Go explains that Kaiser Permanente physicians partner with pharmacist-run anticoagulation clinics to provide thorough and nimble administration and careful monitoring of warfarin therapy for atrial fibrillation patients. This allows for delivery of high-quality anticoagulation therapy through frequent testing and appropriate dose adjustment to account for changes in diet, medications and clinical status that may impact the therapy's narrow therapeutic window.
Singer adds, "One of our distinctive findings is that stroke risk continues to increase in patients age 85 and older and that warfarin provides substantial net protection for these elderly patients. A caution is that all these patients were presumably judged by their physicians to be reasonable candidates for warfarin therapy, so these results do not automatically apply to all elderly atrial fibrillation patients."

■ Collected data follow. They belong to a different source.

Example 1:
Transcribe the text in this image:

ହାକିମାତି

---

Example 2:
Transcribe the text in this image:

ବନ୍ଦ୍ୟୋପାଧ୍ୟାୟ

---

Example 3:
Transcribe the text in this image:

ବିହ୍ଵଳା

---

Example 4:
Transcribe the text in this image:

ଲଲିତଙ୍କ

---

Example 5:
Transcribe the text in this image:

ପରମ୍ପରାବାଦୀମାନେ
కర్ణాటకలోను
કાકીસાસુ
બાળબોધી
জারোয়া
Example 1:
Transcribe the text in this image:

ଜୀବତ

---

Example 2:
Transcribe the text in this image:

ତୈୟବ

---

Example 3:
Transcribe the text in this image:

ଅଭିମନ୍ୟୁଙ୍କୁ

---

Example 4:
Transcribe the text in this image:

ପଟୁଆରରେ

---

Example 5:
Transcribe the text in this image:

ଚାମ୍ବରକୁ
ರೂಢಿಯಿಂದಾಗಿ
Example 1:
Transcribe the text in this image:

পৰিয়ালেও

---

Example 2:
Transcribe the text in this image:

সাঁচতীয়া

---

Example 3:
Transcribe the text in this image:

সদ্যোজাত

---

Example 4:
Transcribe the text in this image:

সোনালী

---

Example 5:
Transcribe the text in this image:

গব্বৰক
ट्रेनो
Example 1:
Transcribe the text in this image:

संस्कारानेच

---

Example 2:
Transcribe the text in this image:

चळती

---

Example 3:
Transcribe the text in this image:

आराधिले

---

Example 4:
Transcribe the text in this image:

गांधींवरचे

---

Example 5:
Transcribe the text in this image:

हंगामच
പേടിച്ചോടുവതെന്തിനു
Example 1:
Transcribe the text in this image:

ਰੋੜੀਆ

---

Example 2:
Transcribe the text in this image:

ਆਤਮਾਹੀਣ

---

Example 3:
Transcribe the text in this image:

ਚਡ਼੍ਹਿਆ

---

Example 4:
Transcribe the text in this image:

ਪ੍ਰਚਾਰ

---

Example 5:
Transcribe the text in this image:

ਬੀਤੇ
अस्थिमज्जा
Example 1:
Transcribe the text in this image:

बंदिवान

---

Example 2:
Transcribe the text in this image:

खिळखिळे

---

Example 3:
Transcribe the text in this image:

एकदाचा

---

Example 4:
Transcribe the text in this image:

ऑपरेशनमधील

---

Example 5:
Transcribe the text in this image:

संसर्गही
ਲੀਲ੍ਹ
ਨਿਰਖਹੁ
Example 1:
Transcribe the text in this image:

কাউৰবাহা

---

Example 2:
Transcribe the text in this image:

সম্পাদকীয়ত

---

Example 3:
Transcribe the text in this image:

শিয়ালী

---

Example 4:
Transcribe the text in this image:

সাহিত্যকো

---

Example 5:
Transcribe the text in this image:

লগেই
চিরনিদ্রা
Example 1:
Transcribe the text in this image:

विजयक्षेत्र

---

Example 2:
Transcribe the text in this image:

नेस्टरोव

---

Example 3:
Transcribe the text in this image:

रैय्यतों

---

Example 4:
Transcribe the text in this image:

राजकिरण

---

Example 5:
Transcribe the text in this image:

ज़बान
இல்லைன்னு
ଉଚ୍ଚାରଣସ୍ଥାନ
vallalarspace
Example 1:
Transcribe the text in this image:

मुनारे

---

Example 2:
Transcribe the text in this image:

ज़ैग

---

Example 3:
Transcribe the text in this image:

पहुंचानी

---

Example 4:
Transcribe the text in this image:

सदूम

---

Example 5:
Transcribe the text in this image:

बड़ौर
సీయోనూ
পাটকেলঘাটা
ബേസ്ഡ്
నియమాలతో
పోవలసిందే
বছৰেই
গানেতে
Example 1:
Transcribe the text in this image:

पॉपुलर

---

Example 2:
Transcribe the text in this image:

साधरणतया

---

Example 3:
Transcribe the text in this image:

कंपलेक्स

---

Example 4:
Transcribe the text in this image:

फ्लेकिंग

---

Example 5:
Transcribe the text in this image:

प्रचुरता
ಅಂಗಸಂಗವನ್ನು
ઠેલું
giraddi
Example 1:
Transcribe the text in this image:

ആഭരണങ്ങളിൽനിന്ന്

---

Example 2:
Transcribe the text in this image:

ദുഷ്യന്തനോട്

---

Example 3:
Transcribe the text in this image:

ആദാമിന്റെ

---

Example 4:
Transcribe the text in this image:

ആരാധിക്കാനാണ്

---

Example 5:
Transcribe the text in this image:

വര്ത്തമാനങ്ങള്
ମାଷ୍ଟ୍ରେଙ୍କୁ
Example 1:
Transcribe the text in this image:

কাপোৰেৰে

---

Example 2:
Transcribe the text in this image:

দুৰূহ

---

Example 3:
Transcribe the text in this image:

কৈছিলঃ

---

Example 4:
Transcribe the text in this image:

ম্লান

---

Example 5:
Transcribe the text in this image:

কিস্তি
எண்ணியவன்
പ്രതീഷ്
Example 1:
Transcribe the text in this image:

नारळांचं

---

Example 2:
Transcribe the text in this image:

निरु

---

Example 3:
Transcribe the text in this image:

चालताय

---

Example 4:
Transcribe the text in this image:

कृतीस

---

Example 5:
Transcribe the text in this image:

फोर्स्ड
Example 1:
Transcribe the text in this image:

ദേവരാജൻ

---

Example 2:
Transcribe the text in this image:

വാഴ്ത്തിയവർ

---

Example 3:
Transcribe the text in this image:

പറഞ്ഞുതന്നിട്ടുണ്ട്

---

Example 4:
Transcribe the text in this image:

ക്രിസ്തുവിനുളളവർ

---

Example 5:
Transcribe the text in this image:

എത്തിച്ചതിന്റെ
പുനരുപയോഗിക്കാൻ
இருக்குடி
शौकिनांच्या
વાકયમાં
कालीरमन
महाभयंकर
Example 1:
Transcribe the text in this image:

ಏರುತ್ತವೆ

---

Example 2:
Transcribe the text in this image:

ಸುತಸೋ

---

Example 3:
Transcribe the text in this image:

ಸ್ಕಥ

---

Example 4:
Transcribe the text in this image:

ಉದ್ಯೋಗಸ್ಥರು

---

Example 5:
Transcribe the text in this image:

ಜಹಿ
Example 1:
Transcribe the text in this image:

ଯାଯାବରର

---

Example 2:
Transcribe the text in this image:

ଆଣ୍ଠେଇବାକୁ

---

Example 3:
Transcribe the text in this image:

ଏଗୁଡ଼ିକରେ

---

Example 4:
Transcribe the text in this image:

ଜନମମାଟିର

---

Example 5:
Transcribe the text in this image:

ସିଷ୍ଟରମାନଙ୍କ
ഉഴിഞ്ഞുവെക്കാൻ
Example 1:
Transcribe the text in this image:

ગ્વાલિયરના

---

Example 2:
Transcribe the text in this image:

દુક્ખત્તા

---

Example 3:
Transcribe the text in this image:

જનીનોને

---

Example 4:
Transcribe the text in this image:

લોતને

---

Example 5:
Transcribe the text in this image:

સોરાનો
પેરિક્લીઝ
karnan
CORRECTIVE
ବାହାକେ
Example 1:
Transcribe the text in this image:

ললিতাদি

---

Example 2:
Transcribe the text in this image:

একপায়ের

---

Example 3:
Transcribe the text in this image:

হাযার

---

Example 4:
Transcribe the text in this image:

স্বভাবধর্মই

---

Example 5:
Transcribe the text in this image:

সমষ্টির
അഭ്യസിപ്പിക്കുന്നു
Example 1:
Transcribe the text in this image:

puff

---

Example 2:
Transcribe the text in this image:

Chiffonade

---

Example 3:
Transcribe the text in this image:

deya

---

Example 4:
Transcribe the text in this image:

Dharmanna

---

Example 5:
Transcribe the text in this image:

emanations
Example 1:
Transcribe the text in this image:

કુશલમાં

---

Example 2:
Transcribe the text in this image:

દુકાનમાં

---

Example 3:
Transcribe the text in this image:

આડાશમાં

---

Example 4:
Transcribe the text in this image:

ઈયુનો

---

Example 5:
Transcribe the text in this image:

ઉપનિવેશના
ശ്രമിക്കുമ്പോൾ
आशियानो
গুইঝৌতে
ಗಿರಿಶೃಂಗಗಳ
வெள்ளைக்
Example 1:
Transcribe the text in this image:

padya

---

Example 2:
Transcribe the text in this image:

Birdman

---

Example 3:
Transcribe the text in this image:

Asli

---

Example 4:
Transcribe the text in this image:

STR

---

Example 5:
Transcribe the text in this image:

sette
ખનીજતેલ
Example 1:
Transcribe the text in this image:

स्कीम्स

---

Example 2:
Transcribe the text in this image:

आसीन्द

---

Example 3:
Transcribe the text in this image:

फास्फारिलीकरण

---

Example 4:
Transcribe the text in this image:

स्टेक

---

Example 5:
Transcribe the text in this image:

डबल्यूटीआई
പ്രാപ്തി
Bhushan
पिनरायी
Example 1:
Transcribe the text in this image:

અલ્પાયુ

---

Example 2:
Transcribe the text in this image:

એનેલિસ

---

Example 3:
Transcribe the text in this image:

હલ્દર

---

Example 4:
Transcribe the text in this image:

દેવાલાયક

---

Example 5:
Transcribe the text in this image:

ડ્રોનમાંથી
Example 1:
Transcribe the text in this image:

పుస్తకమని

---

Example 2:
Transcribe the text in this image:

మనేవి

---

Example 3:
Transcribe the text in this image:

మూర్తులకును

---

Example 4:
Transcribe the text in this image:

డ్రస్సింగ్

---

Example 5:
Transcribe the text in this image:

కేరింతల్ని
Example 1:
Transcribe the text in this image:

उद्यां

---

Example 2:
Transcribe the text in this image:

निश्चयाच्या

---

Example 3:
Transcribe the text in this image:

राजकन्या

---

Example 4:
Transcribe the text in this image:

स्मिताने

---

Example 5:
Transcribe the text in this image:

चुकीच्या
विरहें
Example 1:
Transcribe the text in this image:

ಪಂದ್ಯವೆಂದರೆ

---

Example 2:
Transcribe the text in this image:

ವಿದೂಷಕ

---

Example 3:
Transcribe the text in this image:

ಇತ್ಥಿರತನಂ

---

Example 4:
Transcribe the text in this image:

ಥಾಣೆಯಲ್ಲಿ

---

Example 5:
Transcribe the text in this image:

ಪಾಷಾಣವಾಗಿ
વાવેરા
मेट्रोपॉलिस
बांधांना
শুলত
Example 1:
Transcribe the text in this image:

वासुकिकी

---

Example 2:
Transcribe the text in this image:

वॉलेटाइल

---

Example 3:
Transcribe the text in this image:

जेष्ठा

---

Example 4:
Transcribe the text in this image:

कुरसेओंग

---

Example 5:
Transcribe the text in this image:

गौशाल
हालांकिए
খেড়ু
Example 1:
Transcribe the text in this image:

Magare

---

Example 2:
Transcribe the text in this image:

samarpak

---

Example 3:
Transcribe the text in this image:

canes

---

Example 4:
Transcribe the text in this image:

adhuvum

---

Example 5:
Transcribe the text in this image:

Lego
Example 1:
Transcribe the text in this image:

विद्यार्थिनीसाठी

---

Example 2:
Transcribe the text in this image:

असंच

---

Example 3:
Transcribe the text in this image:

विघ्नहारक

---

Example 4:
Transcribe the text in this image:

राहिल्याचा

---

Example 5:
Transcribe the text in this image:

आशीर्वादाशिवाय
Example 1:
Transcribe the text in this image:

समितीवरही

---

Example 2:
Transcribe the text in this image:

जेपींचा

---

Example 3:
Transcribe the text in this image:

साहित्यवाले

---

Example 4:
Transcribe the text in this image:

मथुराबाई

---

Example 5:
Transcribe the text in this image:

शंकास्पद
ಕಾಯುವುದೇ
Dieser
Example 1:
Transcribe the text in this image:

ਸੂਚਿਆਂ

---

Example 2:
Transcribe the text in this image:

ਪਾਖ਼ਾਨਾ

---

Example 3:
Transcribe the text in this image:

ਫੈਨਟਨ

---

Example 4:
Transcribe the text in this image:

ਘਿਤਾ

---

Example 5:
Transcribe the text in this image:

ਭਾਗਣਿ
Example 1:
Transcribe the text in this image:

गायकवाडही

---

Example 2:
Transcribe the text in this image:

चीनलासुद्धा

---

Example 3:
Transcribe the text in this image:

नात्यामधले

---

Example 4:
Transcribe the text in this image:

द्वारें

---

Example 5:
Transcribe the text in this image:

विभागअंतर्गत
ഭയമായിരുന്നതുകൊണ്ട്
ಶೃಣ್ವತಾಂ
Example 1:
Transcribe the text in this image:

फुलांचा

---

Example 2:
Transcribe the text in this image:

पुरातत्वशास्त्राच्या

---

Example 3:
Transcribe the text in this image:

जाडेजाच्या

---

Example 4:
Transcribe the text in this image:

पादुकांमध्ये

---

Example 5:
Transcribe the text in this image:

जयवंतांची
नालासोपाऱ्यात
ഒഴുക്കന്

Additional researchers on the study are Yuchiao Chang, PhD, and Leila H. Borowsky, MPH, MGH Clinical Epidemiology; Margaret C. Fang, MD, MPH, University of California at San Francisco; and Niela K. Pomernacki, RD, and Natalia Udaltsova, PhD, Kaiser Permanente Division of Research. Funding for the study was provided by the National Institute on Aging, the National Heart, Lung and Blood Institute and the Eliot B. and Edith C. Shoolman fund of the MGH.
Massachusetts General Hospital established in 1811, is the original and largest teaching hospital of Harvard Medical School. The MGH conducts the largest hospital-based research program in the United States, with an annual research budget of more than $500 million and major research centers in AIDS, cardiovascular research, cancer, computational and integrative biology, cutaneous biology, human genetics, medical imaging, neurodegenerative disorders, regenerative medicine, systems biology, transplantation biology and photomedicine.
The Kaiser Permanente Division of Research conducts, publishes, and disseminates epidemiologic and health services research to improve the health and medical care of Kaiser Permanente members and the society at large. It seeks to understand the determinants of illness and well-being and to improve the quality and cost-effectiveness of health care. Currently, DOR's 400-plus staff is working on more than 250 epidemiological and health services research projects.